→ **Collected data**

== Segment start ==

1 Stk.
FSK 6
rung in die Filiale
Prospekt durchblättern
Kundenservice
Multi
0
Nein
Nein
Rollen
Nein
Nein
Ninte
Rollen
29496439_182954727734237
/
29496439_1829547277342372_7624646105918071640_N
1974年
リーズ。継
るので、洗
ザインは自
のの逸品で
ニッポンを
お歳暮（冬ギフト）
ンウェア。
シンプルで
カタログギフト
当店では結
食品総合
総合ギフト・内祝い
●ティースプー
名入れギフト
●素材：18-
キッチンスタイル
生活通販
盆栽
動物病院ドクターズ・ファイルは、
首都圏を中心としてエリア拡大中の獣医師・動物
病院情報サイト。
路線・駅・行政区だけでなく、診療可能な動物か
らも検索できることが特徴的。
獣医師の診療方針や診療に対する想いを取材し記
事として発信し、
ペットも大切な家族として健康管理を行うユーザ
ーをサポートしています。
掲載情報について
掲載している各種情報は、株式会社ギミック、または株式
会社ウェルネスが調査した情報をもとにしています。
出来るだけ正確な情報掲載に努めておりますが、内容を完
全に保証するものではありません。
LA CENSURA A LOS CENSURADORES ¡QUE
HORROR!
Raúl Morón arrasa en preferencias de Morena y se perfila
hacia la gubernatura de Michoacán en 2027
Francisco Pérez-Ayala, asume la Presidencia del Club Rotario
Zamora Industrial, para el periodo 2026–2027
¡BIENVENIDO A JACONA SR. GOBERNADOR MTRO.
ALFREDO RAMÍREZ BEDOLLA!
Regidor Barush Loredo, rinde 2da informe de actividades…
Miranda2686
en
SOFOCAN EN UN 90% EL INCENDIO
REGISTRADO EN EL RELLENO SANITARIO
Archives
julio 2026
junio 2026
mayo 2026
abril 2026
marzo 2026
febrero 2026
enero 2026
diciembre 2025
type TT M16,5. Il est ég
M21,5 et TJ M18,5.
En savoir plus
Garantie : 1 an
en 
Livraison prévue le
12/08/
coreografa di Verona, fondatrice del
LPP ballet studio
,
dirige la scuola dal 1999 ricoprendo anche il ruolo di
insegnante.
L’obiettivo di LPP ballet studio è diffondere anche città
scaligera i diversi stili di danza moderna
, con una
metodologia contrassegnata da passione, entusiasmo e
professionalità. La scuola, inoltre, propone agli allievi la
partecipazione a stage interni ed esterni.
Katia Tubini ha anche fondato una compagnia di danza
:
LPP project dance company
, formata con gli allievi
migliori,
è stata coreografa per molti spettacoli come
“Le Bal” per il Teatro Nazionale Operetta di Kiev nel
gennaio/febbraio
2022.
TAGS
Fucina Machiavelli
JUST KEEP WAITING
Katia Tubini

== Segment end ==

→ **JOB ITEM**
Rewrite the entries from the first line through the line containing "ALFREDO RAMÍREZ BEDOLLA!", substituting "Räder" for every occurrence of "Rollen" and leaving everything else unchanged.

→ **ANSWER AREA**
1 Stk.
FSK 6
rung in die Filiale
Prospekt durchblättern
Kundenservice
Multi
0
Nein
Nein
Räder
Nein
Nein
Ninte
Räder
29496439_182954727734237
/
29496439_1829547277342372_7624646105918071640_N
1974年
リーズ。継
るので、洗
ザインは自
のの逸品で
ニッポンを
お歳暮（冬ギフト）
ンウェア。
シンプルで
カタログギフト
当店では結
食品総合
総合ギフト・内祝い
●ティースプー
名入れギフト
●素材：18-
キッチンスタイル
生活通販
盆栽
動物病院ドクターズ・ファイルは、
首都圏を中心としてエリア拡大中の獣医師・動物
病院情報サイト。
路線・駅・行政区だけでなく、診療可能な動物か
らも検索できることが特徴的。
獣医師の診療方針や診療に対する想いを取材し記
事として発信し、
ペットも大切な家族として健康管理を行うユーザ
ーをサポートしています。
掲載情報について
掲載している各種情報は、株式会社ギミック、または株式
会社ウェルネスが調査した情報をもとにしています。
出来るだけ正確な情報掲載に努めておりますが、内容を完
全に保証するものではありません。
LA CENSURA A LOS CENSURADORES ¡QUE
HORROR!
Raúl Morón arrasa en preferencias de Morena y se perfila
hacia la gubernatura de Michoacán en 2027
Francisco Pérez-Ayala, asume la Presidencia del Club Rotario
Zamora Industrial, para el periodo 2026–2027
¡BIENVENIDO A JACONA SR. GOBERNADOR MTRO.
ALFREDO RAMÍREZ BEDOLLA!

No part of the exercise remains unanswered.